> Exercise prompt
Will you extract the entries word for word? Images should not appear in the copy.

Records from a data source:
***

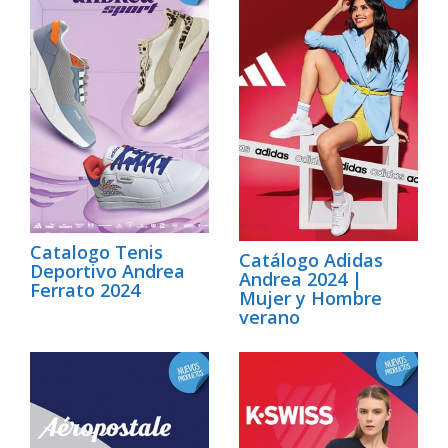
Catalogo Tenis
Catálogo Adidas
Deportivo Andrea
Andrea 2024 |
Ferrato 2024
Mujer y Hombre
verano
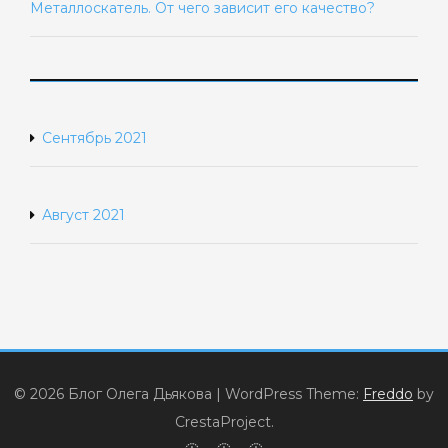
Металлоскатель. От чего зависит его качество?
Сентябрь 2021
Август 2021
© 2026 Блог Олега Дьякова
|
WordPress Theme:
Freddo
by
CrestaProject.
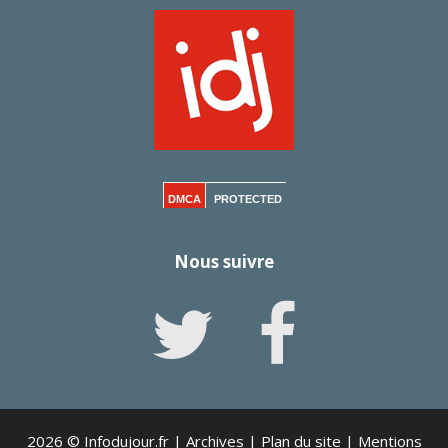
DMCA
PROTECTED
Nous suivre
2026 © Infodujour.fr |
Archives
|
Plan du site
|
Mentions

***

> Answer space
Catalogo Tenis
Catálogo Adidas
Deportivo Andrea
Andrea 2024 |
Ferrato 2024
Mujer y Hombre
verano
Металлоскатель. От чего зависит его качество?
Сентябрь 2021
Август 2021
© 2026 Блог Олега Дьякова
|
WordPress Theme:
Freddo
by
CrestaProject.
DMCA
PROTECTED
Nous suivre
2026 © Infodujour.fr |
Archives
|
Plan du site
|
Mentions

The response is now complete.